Is steamed food better than boiled food?
Steam cooking uses the heat of steam to cook the food. The food is not soaked in water, where some of its contents will inevitably be extracted by the cooking water.
We’re not talking here about soups, where the cooking water is intended for consumption.
The temperature remains around 100 degrees for both types of cooking, so we can sum up by saying that the advantage of steaming lies in the superior preservation of the food’s nutrients.
Of course, we’re only talking about natural steam cooking here, and not pressure cookers, which we don’t recommend.
Why steaming food?
The advantage of steaming is that food does not cook above 100 degrees, and nutrients are not lost in the water. The time the food is steamed can be longer or shorter, allowing it to be cooked to perfection without remaining more than necessary in the hot water, as is the case with boiling.
Concretely we can say that the benefit of steaming food relies on the fact that you are using the least damaging cooking method.
Moreover, steaming allows you to use different types of containers, such as the well-known bamboo baskets used in Chinese cooking for ravioli and other foods.
The type of container will change the taste of the steamed food, allowing you to choose the most qualitative version of steaming.
We personally recommend bamboo baskets as the first choice and glass baskets as the second. The taste of cooked food is more authentic and refined.
Are there any disadvantages of steaming food?
The disadvantages are simply those of cooking. Even with the healthiest cooking possible, which is the case with steaming, cooking deteriorates fats and, above all, creates glycation.

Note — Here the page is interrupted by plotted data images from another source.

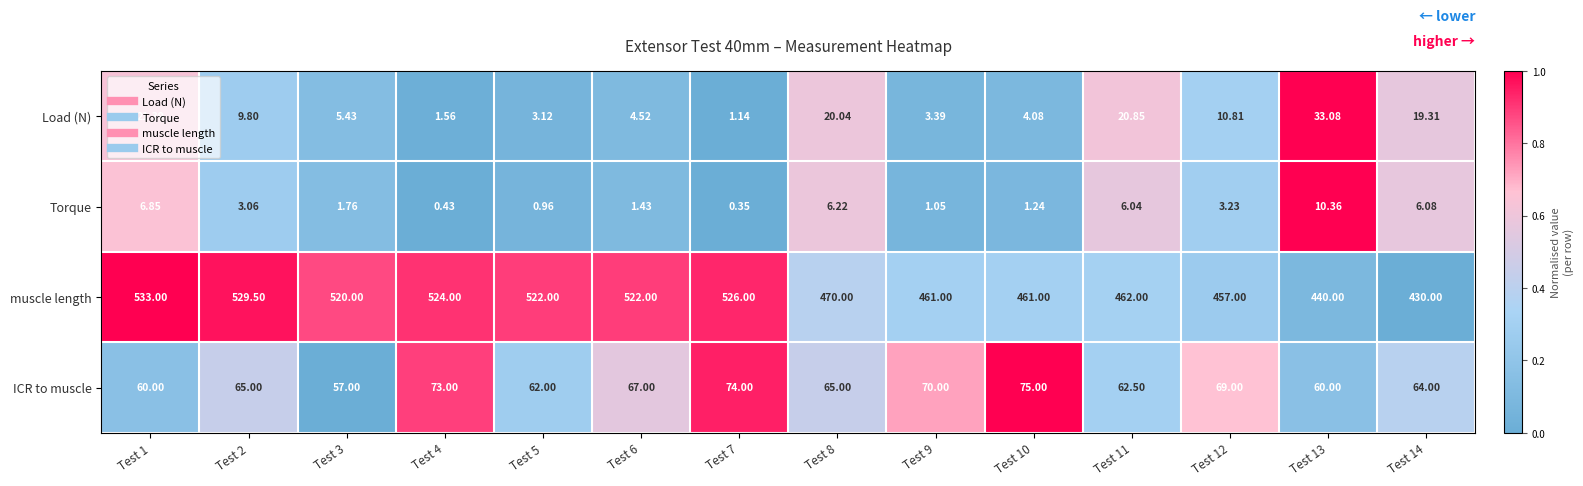

Between Test 2 and Test 5, which series saw the biggest shift?

muscle length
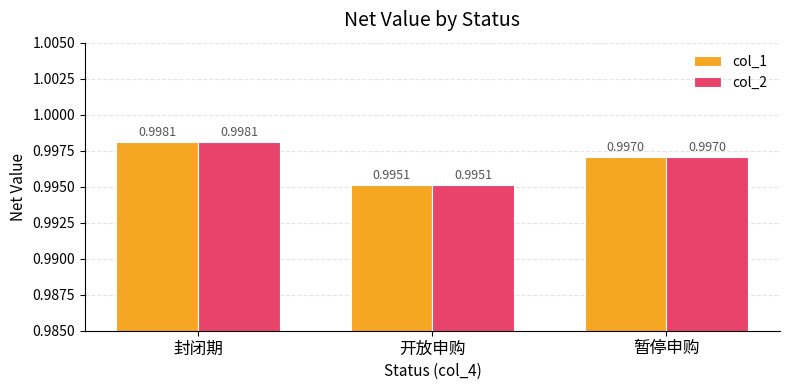

True or false: col_1 has a value of 1.5 at 封闭期.

False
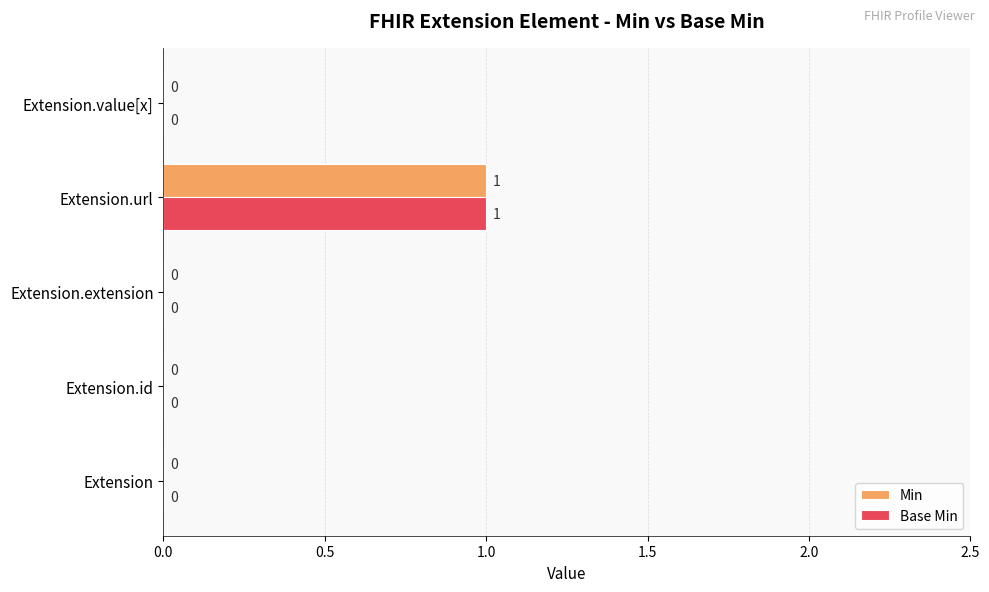

At which label does Base Min reach its peak?

Extension.url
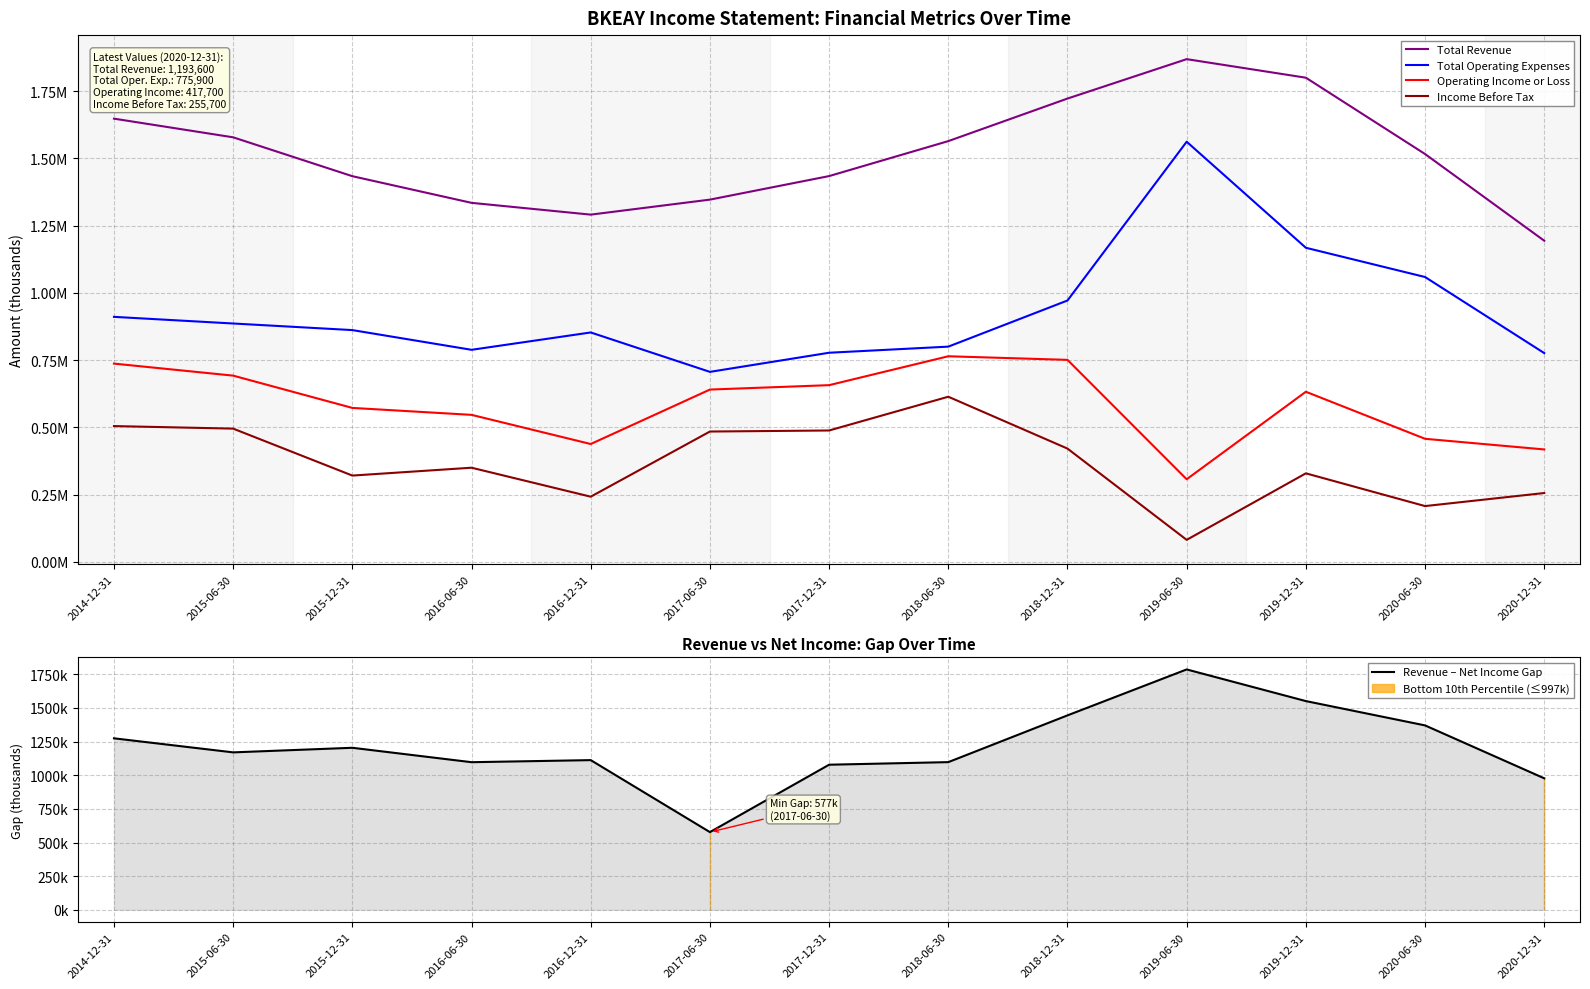

What is the difference between the second highest and minimum values in the Operating Income or Loss series?

443800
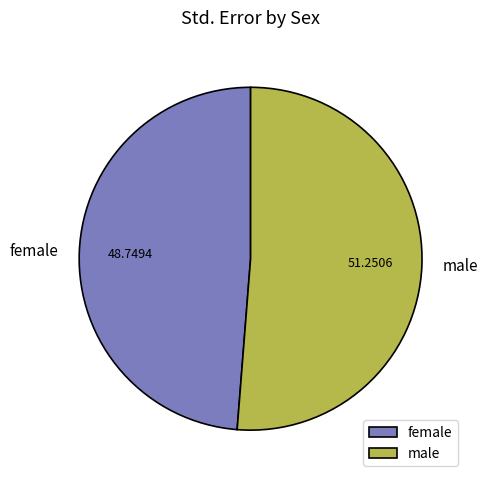

Do male and female together represent more than half of the pie?

Yes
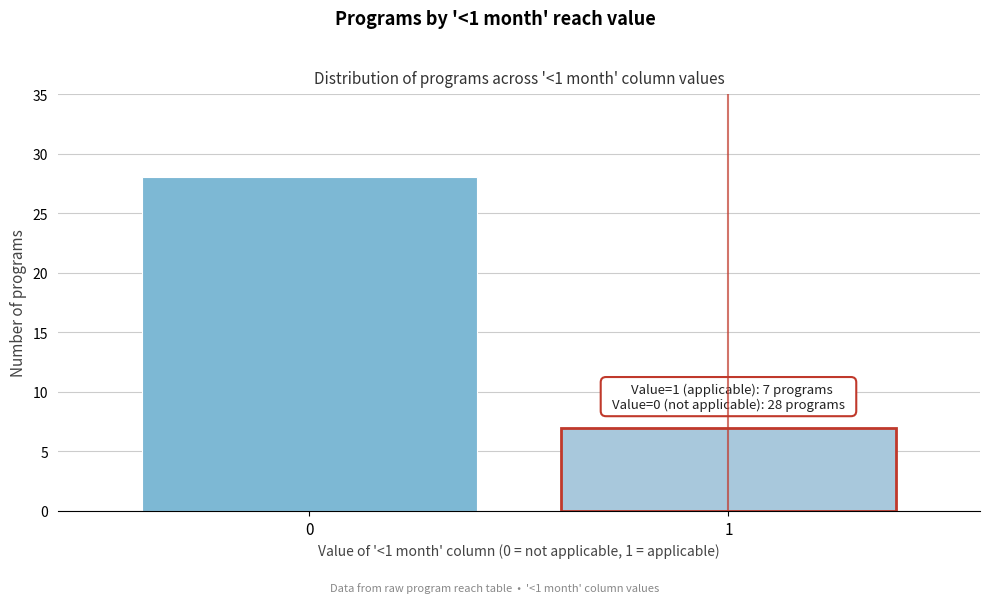

Reading right to left, what are all the values shown in this chart?

7	28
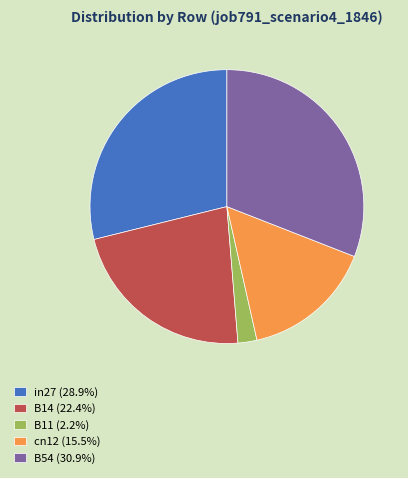

Is it true that B14 is 22% of the pie?

True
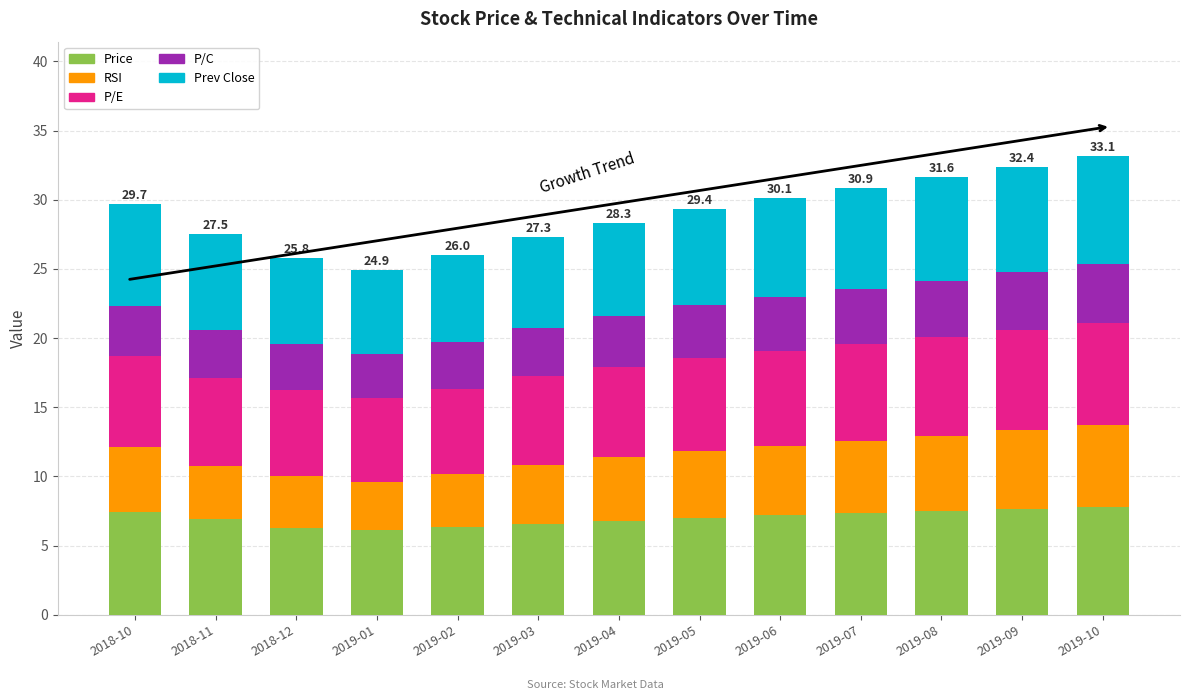

What is the difference between the maximum and minimum values in the Price series?

1.7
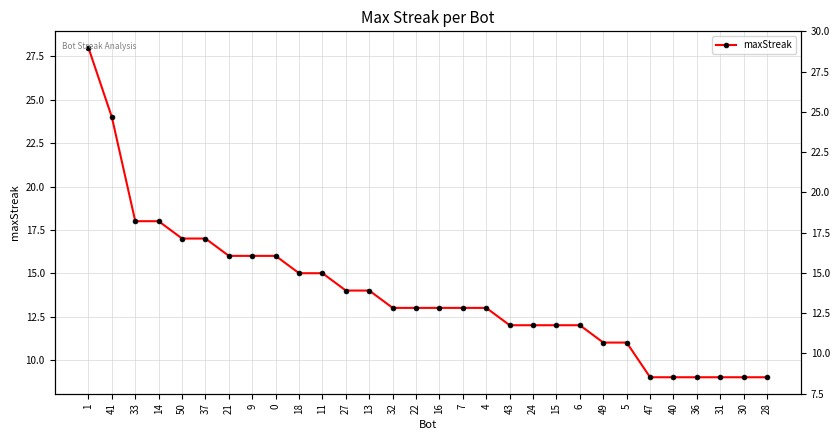

True or false: the data has more than 0 interior local peaks.

False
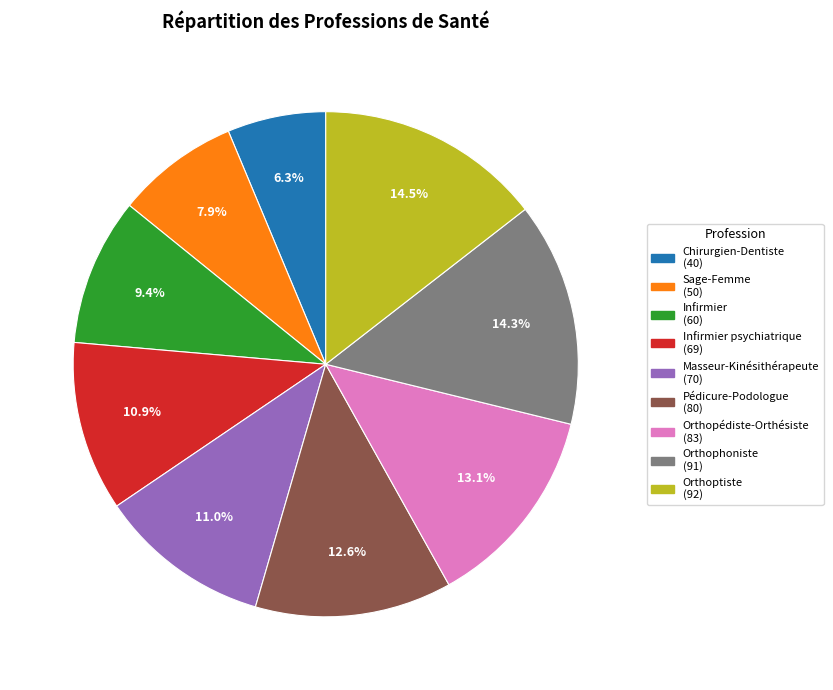

Does any single category account for the majority?

No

Glycation (the Maillard reaction) is a process promoted by cooking, where sugar molecules bind mainly to proteins, creating AGEs (advanced glycation end-products). Foods such as meats generate the highest levels of AGEs.
AGEs are known to be a problem for our bodies, as they promote tissue aging.
However, steaming is the cooking method that generates the fewest AGEs, since the higher the temperature, the more AGEs are produced.
On the other hand, fats, such as fried oils, dramatically increase AGEs.
Our expert advice
Before looking at the different cooking methods, you should first aim at adopting a healthy diet.
To do that, we recommend that you subscribe now and read our complete ebook on the topic “Healthy Food: Your Fundamental Right”.
As we mentioned above, steaming unhealthy food does not make it healthy.
Cooking always spoils healthy food that can be eaten raw. So choose recipes that allow you to eat it raw if possible.
If you want to cook healthy food, choose steam cooking, which is the least problematic and the healthiest.
Occasionally, for reasons of taste and recipe, you can use other cooking methods such as the oven, infrared or wok.
Don’t exceed 50% of cooked foods in your diet in general, as this allows you to retain most of the benefits of vitamins, antioxidants and other phytonutrients not destroyed by cooking.
And don’t forget that raw fibers are essential for the development of good intestinal bacteria and overall health.